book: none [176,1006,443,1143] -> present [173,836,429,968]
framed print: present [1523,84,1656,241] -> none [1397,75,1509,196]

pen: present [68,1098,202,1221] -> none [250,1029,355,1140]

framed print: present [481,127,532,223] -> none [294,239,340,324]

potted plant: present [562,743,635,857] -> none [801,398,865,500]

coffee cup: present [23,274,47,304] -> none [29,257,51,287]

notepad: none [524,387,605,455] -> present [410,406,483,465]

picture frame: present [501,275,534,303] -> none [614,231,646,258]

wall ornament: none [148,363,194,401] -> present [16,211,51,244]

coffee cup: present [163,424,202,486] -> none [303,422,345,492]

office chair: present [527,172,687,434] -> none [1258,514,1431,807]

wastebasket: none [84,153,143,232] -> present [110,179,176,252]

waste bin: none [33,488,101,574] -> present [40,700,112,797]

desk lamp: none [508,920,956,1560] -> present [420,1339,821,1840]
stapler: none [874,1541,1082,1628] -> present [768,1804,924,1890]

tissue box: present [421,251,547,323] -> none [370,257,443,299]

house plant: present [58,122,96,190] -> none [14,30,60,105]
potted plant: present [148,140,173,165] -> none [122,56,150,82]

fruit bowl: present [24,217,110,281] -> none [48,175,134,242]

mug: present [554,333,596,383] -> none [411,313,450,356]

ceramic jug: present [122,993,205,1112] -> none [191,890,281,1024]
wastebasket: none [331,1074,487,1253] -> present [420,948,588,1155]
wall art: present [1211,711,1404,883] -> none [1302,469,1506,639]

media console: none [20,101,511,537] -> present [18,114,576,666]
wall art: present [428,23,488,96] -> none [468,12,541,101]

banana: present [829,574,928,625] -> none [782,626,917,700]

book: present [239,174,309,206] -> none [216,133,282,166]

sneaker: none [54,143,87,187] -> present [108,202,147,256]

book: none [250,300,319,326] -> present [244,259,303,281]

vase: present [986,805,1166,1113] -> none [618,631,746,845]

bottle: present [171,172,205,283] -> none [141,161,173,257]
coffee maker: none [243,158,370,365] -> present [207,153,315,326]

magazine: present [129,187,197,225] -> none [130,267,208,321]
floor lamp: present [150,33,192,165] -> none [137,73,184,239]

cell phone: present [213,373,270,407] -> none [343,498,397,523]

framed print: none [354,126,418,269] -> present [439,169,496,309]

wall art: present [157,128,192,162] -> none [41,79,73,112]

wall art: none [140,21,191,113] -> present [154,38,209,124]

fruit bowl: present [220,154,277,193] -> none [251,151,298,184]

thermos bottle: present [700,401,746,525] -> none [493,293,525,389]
━━━━
Only lines holding the word "print" are wanted here; copy each from the listing.

* Exercise answer:
framed print: present [1523,84,1656,241] -> none [1397,75,1509,196]
framed print: present [481,127,532,223] -> none [294,239,340,324]
framed print: none [354,126,418,269] -> present [439,169,496,309]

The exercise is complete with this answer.